Mia Tegner, a researcher at Scripps Institution of Oceanography, was 53. Her work is credited with helping save local sewer ratepayers billions of dollars and for saving abalone from extinction.
She died while exploring sunken ships off Mission Beach with her husband and friends. What went wrong so far remains a mystery, according to rescue workers and friends.
"To have something like this happen to someone of her experience is just mind-boggling," said Wayne Pawelek, a friend and colleague who has worked with her for 30 years at Scripps, where he is the diving safety officer.
It was the second death of a diver in the same area in less than two weeks.
Tegner, a Southern California native, was known for her ground-breaking research on undersea kelp forests. It was her expertise that helped the city of San Diego escape spending a potential $3 billion to upgrade its ailing sewage system in the early 1990s.
"She had such extremely high ethical standards. When she said the city shouldn't have to upgrade its wastewater treatment, people listened," said Alan Langworthy, deputy director of the Metropolitan Wastewater Treatment Department.
In 1998, Tegner won the Pew Trust Fellowship for Marine Conservation that permitted her to continue work battling the dying-off of the abalone population.
She was also known for her research into the impact on the ocean from shifting global weather patterns like El Niņo.
So respected was Tegner, she served as a spokeswoman for a diving equipment maker, as well as being a model with a Ph.D. from UCSD with healthful good looks.
Tegner dived at least twice a week, her friends said. Yesterday she was diving with a group that included her husband, underwater photographer Eric Hanauer, with whom she shared a home in University City. They were diving in an area known by those who flock to it as "wreck alley," so named for the ships deliberately sunk there for divers to explore.
Rescue workers said that shortly before 2 p.m. Tegner and her party dived first at the sunken Yukon, then moved to the El Rey, named for a former kelp harvesting vessel.
After her second dive at El Rey, San Diego lifeguards reported, she surfaced and asked someone aboard the dive boat to give her a new air tank because she didn't have enough air in her tank to do the proper safety procedures, a decompression stop that lets the body regulate itself after resurfacing from the pressure of great ocean depths.
Within two minutes of her next descent, her air tank floated to the surface and her friends in the boat knew something was wrong, lifeguards said. Apparently the group's marine radio was not working, so they flagged down a nearby boat, which called for help.

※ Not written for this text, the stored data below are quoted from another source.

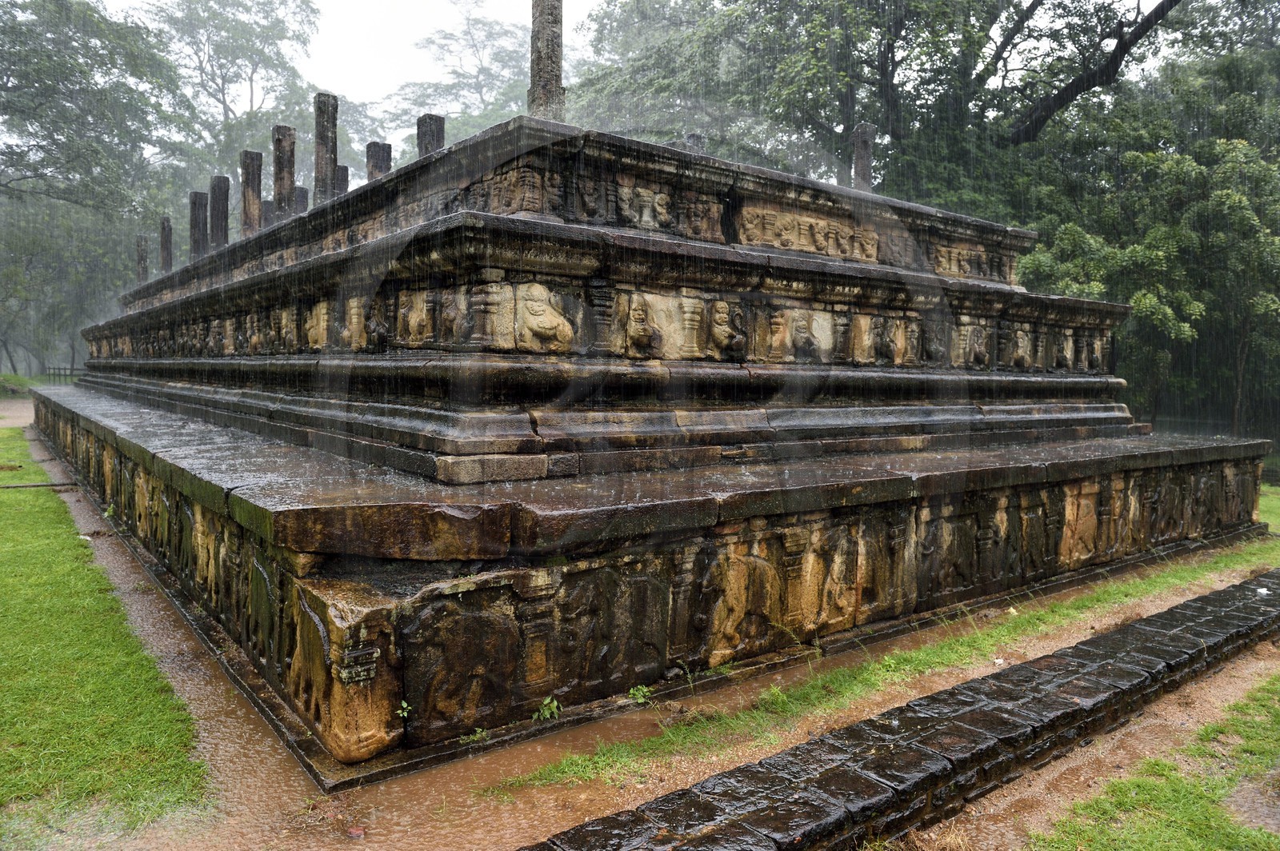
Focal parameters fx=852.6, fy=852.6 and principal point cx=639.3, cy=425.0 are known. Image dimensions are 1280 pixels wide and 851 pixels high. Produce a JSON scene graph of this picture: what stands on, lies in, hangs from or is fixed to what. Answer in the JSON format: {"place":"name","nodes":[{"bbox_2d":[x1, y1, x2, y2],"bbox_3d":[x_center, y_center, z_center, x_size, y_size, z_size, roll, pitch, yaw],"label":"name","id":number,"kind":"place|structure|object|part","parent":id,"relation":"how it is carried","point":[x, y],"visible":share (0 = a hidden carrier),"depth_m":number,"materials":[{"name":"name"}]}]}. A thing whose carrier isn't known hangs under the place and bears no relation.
{"place":"outdoors","nodes":[
{"label":"outdoors","id":0,"kind":"place"},
{"bbox_2d":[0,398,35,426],"label":"dirt path","id":1,"kind":"structure","parent":0,"point":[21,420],"materials":[{"name":"brown soil"}]},
{"bbox_2d":[0,421,203,846],"label":"lawn","id":2,"kind":"structure","parent":0,"point":[11,505],"materials":[{"name":"green plant"}]},
{"bbox_2d":[0,480,75,489],"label":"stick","id":3,"kind":"object","parent":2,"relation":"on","point":[49,485],"visible":0.99,"depth_m":12.20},
{"bbox_2d":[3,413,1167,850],"label":"dirt path","id":4,"kind":"structure","parent":0,"point":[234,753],"materials":[{"name":"brown soil"}]},
{"bbox_2d":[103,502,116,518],"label":"plant","id":5,"kind":"object","parent":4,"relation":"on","point":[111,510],"visible":0.62,"depth_m":9.85,"materials":[{"name":"green plant"}]},
{"bbox_2d":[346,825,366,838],"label":"stone","id":6,"kind":"object","parent":4,"relation":"on","point":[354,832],"visible":0.98,"depth_m":3.35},
{"bbox_2d":[460,726,487,742],"bbox_3d":[-0.808,1.512,4.149,0.153,0.083,0.144,-2,5,-38],"label":"weed","id":7,"kind":"object","parent":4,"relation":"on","point":[477,735],"visible":0.82,"depth_m":4.15,"materials":[{"name":"green plant"}]},
{"bbox_2d":[532,696,561,721],"bbox_3d":[-0.476,1.460,4.376,0.179,0.131,0.175,-2,5,-38],"label":"weed","id":8,"kind":"object","parent":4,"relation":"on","point":[554,706],"visible":0.88,"depth_m":4.37,"materials":[{"name":"green plant"}]},
{"bbox_2d":[626,684,652,703],"bbox_3d":[-0.004,1.487,4.699,0.177,0.112,0.173,-2,5,-38],"label":"weed","id":9,"kind":"object","parent":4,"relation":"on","point":[640,696],"visible":0.86,"depth_m":4.70,"materials":[{"name":"green plant"}]},
{"bbox_2d":[490,538,1279,798],"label":"grass strip","id":10,"kind":"object","parent":4,"relation":"on","point":[567,768],"visible":0.79,"depth_m":5.12,"materials":[{"name":"green plant"}]},
{"bbox_2d":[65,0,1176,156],"label":"sky","id":11,"kind":"structure","parent":0,"point":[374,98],"materials":[{"name":"white"}]},
{"bbox_2d":[24,102,1275,778],"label":"stone temple","id":12,"kind":"structure","parent":0,"point":[1026,314],"depth_m":6.37,"materials":[{"name":"stone"}]},
{"bbox_2d":[136,235,149,283],"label":"stone pillar","id":13,"kind":"structure","parent":12,"relation":"on","point":[144,271],"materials":[{"name":"stone"}]},
{"bbox_2d":[158,216,173,271],"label":"stone pillar","id":14,"kind":"structure","parent":12,"relation":"on","point":[164,249],"depth_m":19.45,"materials":[{"name":"stone"}]},
{"bbox_2d":[188,191,209,258],"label":"stone pillar","id":15,"kind":"structure","parent":12,"relation":"on","point":[198,219],"depth_m":17.20,"materials":[{"name":"stone"}]},
{"bbox_2d":[208,175,230,250],"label":"stone pillar","id":16,"kind":"structure","parent":12,"relation":"on","point":[222,217],"depth_m":16.15,"materials":[{"name":"stone"}]},
{"bbox_2d":[239,149,263,236],"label":"stone pillar","id":17,"kind":"structure","parent":12,"relation":"on","point":[244,194],"depth_m":15.24,"materials":[{"name":"brown stone"}]},
{"bbox_2d":[260,200,275,227],"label":"stone pillar","id":18,"kind":"structure","parent":12,"relation":"on","point":[269,210],"depth_m":16.97,"materials":[{"name":"grey stone"}]},
{"bbox_2d":[272,124,296,218],"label":"stone pillar","id":19,"kind":"structure","parent":12,"relation":"on","point":[279,167],"depth_m":13.61,"materials":[{"name":"brown stone"}]},
{"bbox_2d":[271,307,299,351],"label":"stone sculpture","id":20,"kind":"object","parent":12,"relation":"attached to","point":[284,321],"visible":0.87,"depth_m":8.61,"materials":[{"name":"brown stone"}]},
{"bbox_2d":[292,185,308,214],"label":"stone pillar","id":21,"kind":"structure","parent":12,"relation":"on","point":[304,197],"depth_m":16.24,"materials":[{"name":"stone"}]},
{"bbox_2d":[304,300,331,349],"bbox_3d":[-3.038,-0.938,8.067,0.214,0.530,0.451,-2,5,-38],"label":"stone sculpture","id":22,"kind":"object","parent":12,"relation":"attached to","point":[314,314],"visible":0.89,"depth_m":7.98,"materials":[{"name":"beige stone"}]},
{"bbox_2d":[313,92,339,202],"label":"stone pillar","id":23,"kind":"structure","parent":12,"relation":"on","point":[319,167],"depth_m":12.28,"materials":[{"name":"stone"}]},
{"bbox_2d":[334,164,349,195],"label":"stone pillar","id":24,"kind":"structure","parent":12,"relation":"on","point":[344,179],"depth_m":15.11,"materials":[{"name":"stone"}]},
{"bbox_2d":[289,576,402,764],"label":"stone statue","id":25,"kind":"object","parent":12,"relation":"attached to","point":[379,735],"visible":0.94,"depth_m":3.83,"materials":[{"name":"stone"}]},
{"bbox_2d":[342,294,367,350],"bbox_3d":[-2.446,-0.871,7.338,0.191,0.547,0.415,-2,5,-38],"label":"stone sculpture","id":26,"kind":"object","parent":12,"relation":"attached to","point":[354,316],"visible":0.91,"depth_m":7.25,"materials":[{"name":"beige stone"}]},
{"bbox_2d":[363,290,391,350],"bbox_3d":[-2.183,-0.866,7.109,0.206,0.559,0.367,-2,5,-38],"label":"stone sculpture","id":27,"kind":"object","parent":12,"relation":"attached to","point":[374,329],"visible":0.95,"depth_m":7.03,"materials":[{"name":"brown stone"}]},
{"bbox_2d":[364,141,391,180],"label":"stone pillar","id":28,"kind":"structure","parent":12,"relation":"on","point":[379,160],"depth_m":12.77,"materials":[{"name":"stone"}]},
{"bbox_2d":[396,699,411,719],"bbox_3d":[-1.116,1.350,4.029,0.112,0.103,0.117,-2,5,-38],"label":"plant","id":29,"kind":"object","parent":12,"relation":"on","point":[404,706],"visible":0.8,"depth_m":4.03,"materials":[{"name":"green plant"}]},
{"bbox_2d":[396,289,434,347],"bbox_3d":[-1.729,-0.813,6.558,0.183,0.471,0.441,-2,5,-38],"label":"stone sculpture","id":30,"kind":"object","parent":12,"relation":"attached to","point":[419,301],"visible":0.97,"depth_m":6.48,"materials":[{"name":"stone"}]},
{"bbox_2d":[416,113,444,157],"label":"stone pillar","id":31,"kind":"structure","parent":12,"relation":"on","point":[439,145],"depth_m":11.53,"materials":[{"name":"stone"}]},
{"bbox_2d":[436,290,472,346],"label":"stone sculpture","id":32,"kind":"object","parent":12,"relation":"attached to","point":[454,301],"visible":0.94,"depth_m":6.07,"materials":[{"name":"brown stone"}]},
{"bbox_2d":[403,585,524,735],"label":"carved relief","id":33,"kind":"object","parent":12,"relation":"attached to","point":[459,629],"visible":0.97,"depth_m":4.08,"materials":[{"name":"brown stone"}]},
{"bbox_2d":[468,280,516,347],"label":"stone pilaster","id":34,"kind":"object","parent":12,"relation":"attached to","point":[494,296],"visible":0.81,"depth_m":5.90,"materials":[{"name":"stone"}]},
{"bbox_2d":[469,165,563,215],"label":"relief","id":35,"kind":"object","parent":12,"relation":"attached to","point":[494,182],"visible":0.77,"depth_m":6.73,"materials":[{"name":"brown stone"}]},
{"bbox_2d":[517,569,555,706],"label":"stone pilaster","id":36,"kind":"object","parent":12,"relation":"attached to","point":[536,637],"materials":[{"name":"brown stone"}]},
{"bbox_2d":[512,281,572,354],"bbox_3d":[-0.708,-0.778,6.234,0.423,0.574,0.386,-2,5,-38],"label":"stone sculpture","id":37,"kind":"object","parent":12,"relation":"attached to","point":[537,294],"visible":0.98,"depth_m":6.14,"materials":[{"name":"stone"}]},
{"bbox_2d":[527,0,564,120],"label":"stone pillar","id":38,"kind":"structure","parent":12,"relation":"on","point":[545,28],"depth_m":8.31,"materials":[{"name":"stone"}]},
{"bbox_2d":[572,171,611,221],"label":"carved figure","id":39,"kind":"object","parent":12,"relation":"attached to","point":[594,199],"visible":0.96,"depth_m":6.98},
{"bbox_2d":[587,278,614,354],"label":"stone pilaster","id":40,"kind":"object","parent":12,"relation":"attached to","point":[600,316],"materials":[{"name":"grey stone"}]},
{"bbox_2d":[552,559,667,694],"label":"carved relief","id":41,"kind":"object","parent":12,"relation":"attached to","point":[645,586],"visible":0.96,"depth_m":4.56,"materials":[{"name":"brown stone"}]},
{"bbox_2d":[624,291,663,355],"bbox_3d":[0.050,-0.783,6.711,0.356,0.517,0.266,-2,5,-38],"label":"carved figure","id":42,"kind":"object","parent":12,"relation":"attached to","point":[642,329],"visible":0.98,"depth_m":6.64},
{"bbox_2d":[617,180,671,229],"bbox_3d":[0.042,-1.860,7.290,0.494,0.422,0.307,-2,5,-38],"label":"relief","id":43,"kind":"object","parent":12,"relation":"attached to","point":[650,199],"visible":0.98,"depth_m":7.22,"materials":[{"name":"beige stone"}]},
{"bbox_2d":[620,291,708,359],"bbox_3d":[0.185,-0.771,6.751,0.747,0.542,0.267,-2,5,-38],"label":"relief","id":44,"kind":"object","parent":12,"relation":"attached to","point":[665,301],"visible":0.95,"depth_m":6.69,"materials":[{"name":"stone"}]},
{"bbox_2d":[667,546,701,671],"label":"stone pilaster","id":45,"kind":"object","parent":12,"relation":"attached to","point":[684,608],"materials":[{"name":"brown stone"}]},
{"bbox_2d":[684,132,705,150],"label":"stone pillar","id":46,"kind":"structure","parent":12,"relation":"on","point":[690,140],"depth_m":11.70,"materials":[{"name":"grey stone"}]},
{"bbox_2d":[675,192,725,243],"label":"relief","id":47,"kind":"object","parent":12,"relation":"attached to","point":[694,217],"visible":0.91,"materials":[{"name":"brown stone"}]},
{"bbox_2d":[706,299,746,357],"bbox_3d":[0.727,-0.800,7.077,0.353,0.493,0.241,-2,5,-38],"label":"stone sculpture","id":48,"kind":"object","parent":12,"relation":"attached to","point":[720,316],"visible":0.98,"depth_m":7.02,"materials":[{"name":"brown stone"}]},
{"bbox_2d":[700,531,779,660],"bbox_3d":[0.625,1.045,5.256,0.575,0.739,0.245,-2,5,-38],"label":"relief","id":49,"kind":"object","parent":12,"relation":"attached to","point":[734,591],"visible":0.95,"depth_m":5.16,"materials":[{"name":"brown stone"}]},
{"bbox_2d":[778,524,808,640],"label":"stone pilaster","id":50,"kind":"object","parent":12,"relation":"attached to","point":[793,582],"visible":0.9,"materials":[{"name":"brown stone"}]},
{"bbox_2d":[773,307,832,361],"bbox_3d":[1.465,-0.790,7.577,0.527,0.496,0.282,-2,5,-38],"label":"relief","id":51,"kind":"object","parent":12,"relation":"attached to","point":[805,336],"visible":0.98,"depth_m":7.51,"materials":[{"name":"beige stone"}]},
{"bbox_2d":[737,204,878,262],"bbox_3d":[1.735,-1.899,8.550,1.795,0.411,0.250,-2,5,-38],"label":"carved relief","id":52,"kind":"object","parent":12,"relation":"attached to","point":[787,244],"visible":0.91,"depth_m":8.43,"materials":[{"name":"beige stone"}]},
{"bbox_2d":[806,521,863,631],"bbox_3d":[1.320,1.027,5.796,0.452,0.765,0.184,-2,5,-38],"label":"relief","id":53,"kind":"object","parent":12,"relation":"attached to","point":[838,562],"visible":0.95,"depth_m":5.72,"materials":[{"name":"brown stone"}]},
{"bbox_2d":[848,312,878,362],"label":"stone sculpture","id":54,"kind":"object","parent":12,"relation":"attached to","point":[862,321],"visible":0.91,"depth_m":8.08,"materials":[{"name":"beige stone"}]},
{"bbox_2d":[851,123,875,191],"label":"stone pillar","id":55,"kind":"structure","parent":12,"relation":"on","point":[858,167],"depth_m":13.53,"materials":[{"name":"stone"}]},
{"bbox_2d":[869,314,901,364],"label":"stone sculpture","id":56,"kind":"object","parent":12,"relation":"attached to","point":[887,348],"visible":0.97,"depth_m":8.20,"materials":[{"name":"brown stone"}]},
{"bbox_2d":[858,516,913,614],"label":"relief","id":57,"kind":"object","parent":12,"relation":"attached to","point":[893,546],"visible":0.87,"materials":[{"name":"brown stone"}]},
{"bbox_2d":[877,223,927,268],"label":"relief","id":58,"kind":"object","parent":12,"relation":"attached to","point":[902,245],"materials":[{"name":"grey stone"}]},
{"bbox_2d":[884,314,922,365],"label":"stone sculpture","id":59,"kind":"object","parent":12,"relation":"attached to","point":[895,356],"visible":0.9,"depth_m":8.40,"materials":[{"name":"brown stone"}]},
{"bbox_2d":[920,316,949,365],"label":"relief","id":60,"kind":"object","parent":12,"relation":"attached to","point":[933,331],"visible":0.92,"depth_m":8.74,"materials":[{"name":"stone"}]},
{"bbox_2d":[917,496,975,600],"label":"relief","id":61,"kind":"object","parent":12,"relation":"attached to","point":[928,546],"visible":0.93,"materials":[{"name":"black stone"}]},
{"bbox_2d":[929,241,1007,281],"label":"carved relief","id":62,"kind":"object","parent":12,"relation":"attached to","point":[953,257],"visible":0.77,"depth_m":10.42,"materials":[{"name":"brown stone"}]},
{"bbox_2d":[952,321,990,368],"bbox_3d":[3.488,-0.822,8.936,0.413,0.492,0.267,-2,5,-38],"label":"relief","id":63,"kind":"object","parent":12,"relation":"attached to","point":[980,350],"visible":0.97,"depth_m":8.87,"materials":[{"name":"grey stone"}]},
{"bbox_2d":[1008,324,1032,369],"bbox_3d":[4.255,-0.872,9.547,0.395,0.570,0.283,-2,5,-38],"label":"stone sculpture","id":64,"kind":"object","parent":12,"relation":"attached to","point":[1020,336],"visible":0.91,"depth_m":9.46,"materials":[{"name":"beige stone"}]},
{"bbox_2d":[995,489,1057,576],"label":"relief","id":65,"kind":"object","parent":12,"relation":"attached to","point":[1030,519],"visible":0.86,"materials":[{"name":"black stone"}]},
{"bbox_2d":[1049,327,1075,370],"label":"relief","id":66,"kind":"object","parent":12,"relation":"attached to","point":[1068,356],"visible":0.93,"depth_m":10.10,"materials":[{"name":"stone"}]},
{"bbox_2d":[1059,481,1099,563],"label":"relief","id":67,"kind":"object","parent":12,"relation":"attached to","point":[1068,532],"visible":0.89,"depth_m":7.68,"materials":[{"name":"brown stone"}]},
{"bbox_2d":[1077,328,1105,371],"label":"relief","id":68,"kind":"object","parent":12,"relation":"attached to","point":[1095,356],"visible":0.85,"depth_m":10.40,"materials":[{"name":"brown stone"}]},
{"bbox_2d":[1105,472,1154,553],"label":"relief","id":69,"kind":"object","parent":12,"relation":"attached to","point":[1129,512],"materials":[{"name":"brown stone"}]},
{"bbox_2d":[520,569,1279,850],"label":"stone curb","id":70,"kind":"structure","parent":0,"point":[1173,614],"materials":[{"name":"stone"}]},
{"bbox_2d":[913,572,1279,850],"label":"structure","id":71,"kind":"structure","parent":0,"point":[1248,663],"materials":[{"name":"brown stone"}]},
{"bbox_2d":[1028,670,1279,850],"label":"lawn","id":72,"kind":"structure","parent":0,"point":[1133,785],"materials":[{"name":"green plant"}]},
{"bbox_2d":[1257,484,1279,535],"label":"lawn","id":73,"kind":"structure","parent":0,"point":[1261,500],"materials":[{"name":"green plant"}]},
{"label":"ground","id":74,"kind":"structure","parent":0},
{"bbox_2d":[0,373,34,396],"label":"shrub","id":75,"kind":"object","parent":74,"relation":"on","point":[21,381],"visible":0.66,"depth_m":35.23,"materials":[{"name":"green plant"}]},
{"bbox_2d":[44,365,87,382],"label":"fence","id":76,"kind":"object","parent":74,"relation":"on","point":[58,368],"visible":0.45,"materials":[{"name":"metal"}]},
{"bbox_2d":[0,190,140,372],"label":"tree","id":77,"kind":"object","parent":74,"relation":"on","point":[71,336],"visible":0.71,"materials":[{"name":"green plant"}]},
{"bbox_2d":[0,0,190,373],"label":"tree","id":78,"kind":"object","parent":74,"relation":"on","point":[34,50],"visible":0.88,"depth_m":34.88,"materials":[{"name":"green plant"}]},
{"bbox_2d":[144,0,323,198],"label":"tree","id":79,"kind":"object","parent":74,"relation":"on","point":[236,58],"visible":0.74,"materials":[{"name":"plant"}]},
{"bbox_2d":[378,2,535,152],"label":"tree","id":80,"kind":"object","parent":74,"relation":"on","point":[492,115],"visible":0.54,"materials":[{"name":"plant"}]},
{"bbox_2d":[574,0,1256,218],"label":"tree","id":81,"kind":"object","parent":74,"relation":"on","point":[893,55],"visible":0.71,"depth_m":21.95,"materials":[{"name":"green plant"}]},
{"label":"trunk","id":82,"kind":"part","parent":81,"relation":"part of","materials":[{"name":"brown wood"}]},
{"bbox_2d":[1004,59,1279,443],"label":"tree","id":83,"kind":"object","parent":74,"relation":"on","point":[1223,152],"visible":0.77,"depth_m":16.79,"materials":[{"name":"green plant"}]}
]}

The first lifeguards on the scene said they arrived within six minutes of the call, at 2:21 p.m. and dived as far down as 40 feet but were unable to find Tegner. They called for the San Diego's specially trained scuba recovery team, which took 10 to 20 minutes more to arrive.
The team found Tegner on the ocean floor, at 90 feet down. They cut her away from her scuba gear and brought her to the surface, where they performed first aid. Next they took her to a lifeguard headquarters, where a paramedic team was waiting, but they were unable to revive her.
Tegner and her husband were known for their passion for the ocean as well as their love of exotic travel. She had won a number of prestigious academic and conservation awards. Her friends described her as being in good health, and as an avid walker, diver and kayaker.
The other diver who died recently along wreck alley was Monica Vilca, 41, of Germany. She succumbed Dec. 29 while diving near the Yukon, a warship that has attracted divers from all over the world since it was sunk last summer.